Friday, April 8, 2011

When Change Smacks You Upside the Head

I was "out" with a bad migraine Sunday through Tuesday of this week. By out, I mean the pain was so intense I couldn't do or think. I merely survived. Though I "resumed normal activity" on Wednesday, I am still recovering.

I was planning to write about Overwhelm this week anyway; the migraine provided a refresher course.

I love change. I love the sense of expansive possibility it brings with it. I love the excitement and variety it adds to my life. I love the illusion of progress I get because things are different now.

That's all true for changes I choose.  It's even partly true for some changes that are thrust upon me.

Then there are the bad news changes: friends that leave, disasters, accidents, diagnoses, migraines.Those changes, I don't love. They send me spinning.

First, there's the actual factual change. Something in my environment is different. My head hurts and I feel nauseous. I'm not used to it. It puts me off balance.

Then, there are my thoughts about the change. My wonderful human brain thinks about the past, the present and the future. In the present, I have judgments about whether the differences are good or bad. (Pain + nausea = bad.) Looking back, I have ideas about what caused the changes or what I could've done to prevent them. (Maybe that piece of chocolate was the culprit. Maybe I tried to do too much.) Looking ahead, I project how these changes will affect my life in the future. (I have a speaking gig the first weekend of next month.What if I have another migraine then? The horror!)

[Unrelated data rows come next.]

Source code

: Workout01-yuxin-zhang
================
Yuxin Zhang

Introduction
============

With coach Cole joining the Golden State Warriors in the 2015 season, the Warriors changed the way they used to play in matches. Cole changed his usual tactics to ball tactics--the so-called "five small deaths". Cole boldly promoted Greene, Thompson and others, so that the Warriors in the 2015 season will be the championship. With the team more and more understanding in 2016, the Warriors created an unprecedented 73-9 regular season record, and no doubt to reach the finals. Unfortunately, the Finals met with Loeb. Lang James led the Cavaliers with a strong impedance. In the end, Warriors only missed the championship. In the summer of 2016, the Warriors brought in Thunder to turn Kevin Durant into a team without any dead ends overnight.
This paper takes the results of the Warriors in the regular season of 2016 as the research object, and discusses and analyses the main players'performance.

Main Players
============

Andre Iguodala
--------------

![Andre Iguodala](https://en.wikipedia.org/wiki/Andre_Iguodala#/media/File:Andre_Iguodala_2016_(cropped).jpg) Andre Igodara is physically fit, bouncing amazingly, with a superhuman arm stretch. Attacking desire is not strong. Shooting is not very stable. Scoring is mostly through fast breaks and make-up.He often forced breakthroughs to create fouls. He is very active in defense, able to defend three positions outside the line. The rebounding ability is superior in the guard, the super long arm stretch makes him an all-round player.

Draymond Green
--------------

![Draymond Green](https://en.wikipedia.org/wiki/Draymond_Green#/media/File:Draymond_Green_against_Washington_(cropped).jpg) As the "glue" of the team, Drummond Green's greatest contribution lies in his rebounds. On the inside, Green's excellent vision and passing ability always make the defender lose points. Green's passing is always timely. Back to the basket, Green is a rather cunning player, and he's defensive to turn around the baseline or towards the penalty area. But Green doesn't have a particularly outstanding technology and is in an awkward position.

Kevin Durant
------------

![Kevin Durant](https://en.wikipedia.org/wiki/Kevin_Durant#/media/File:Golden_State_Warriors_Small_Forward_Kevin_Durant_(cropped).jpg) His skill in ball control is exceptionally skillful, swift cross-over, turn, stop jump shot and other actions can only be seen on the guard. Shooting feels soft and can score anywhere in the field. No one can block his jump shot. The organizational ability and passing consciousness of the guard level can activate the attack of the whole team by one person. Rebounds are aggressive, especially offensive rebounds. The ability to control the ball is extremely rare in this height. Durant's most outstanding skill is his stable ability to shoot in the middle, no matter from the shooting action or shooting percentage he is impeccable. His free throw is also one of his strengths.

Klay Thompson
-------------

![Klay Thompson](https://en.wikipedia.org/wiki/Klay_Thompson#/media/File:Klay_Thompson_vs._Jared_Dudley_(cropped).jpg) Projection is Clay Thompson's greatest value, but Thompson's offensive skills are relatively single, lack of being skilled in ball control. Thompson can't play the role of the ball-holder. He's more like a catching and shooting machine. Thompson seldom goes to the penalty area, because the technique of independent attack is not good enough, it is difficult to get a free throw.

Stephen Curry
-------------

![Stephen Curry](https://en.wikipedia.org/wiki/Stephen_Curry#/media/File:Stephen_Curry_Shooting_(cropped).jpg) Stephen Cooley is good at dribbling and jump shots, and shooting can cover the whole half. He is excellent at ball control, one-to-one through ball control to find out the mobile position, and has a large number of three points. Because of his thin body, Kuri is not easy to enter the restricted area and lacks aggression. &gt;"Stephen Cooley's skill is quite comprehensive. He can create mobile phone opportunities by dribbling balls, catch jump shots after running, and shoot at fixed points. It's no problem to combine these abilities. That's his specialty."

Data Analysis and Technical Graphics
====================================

Thoughts beget feelings. I feel guilty and/or sad about what I should have done. I feel angry about any "badness" I identified. I feel fearful about what could happen in the future.

From one change has come weighty mental and emotional activity.  To it, I add one more pair: I am exhausted and overwhelmed.

In my experience, this is the normal and natural road I travel. In my younger days, I beat myself up for not being able to avoid the thoughts and feelings. It seemed I should be able to choose not to have them.

If I'm lucky, I am evolving in that direction.

In the meantime, I try to catch the unhelpful thoughts when they begin. I try to understand the unhelpful emotions as natural descendents of the unhelpful thoughts. I try to pull myself back to the here and now and return to the facts.

Last Monday, I told myself: "the back of my head really hurts and I'm retching.  It doesn't mean anything about my character or about my future. Right now, I am resting."

Calling this part of my experience "overwhelm" is helpful for me because it reminds me that I am not in control and don't need to try to be. My primary job during such times is to take care of myself and let the sensations, thoughts and feelings, come and go without embellishment.

2 comments:

nicole said...

I find your commentary has a certain familiar Buddhist flair to it.....which for me is very welcoming.
Nicole

Kate Wolfe-Jenson said...

Buddhist practices and philosophies are very helpful to me as I deal with chronic illness. I was raised--and continue to connect--with Christianity too.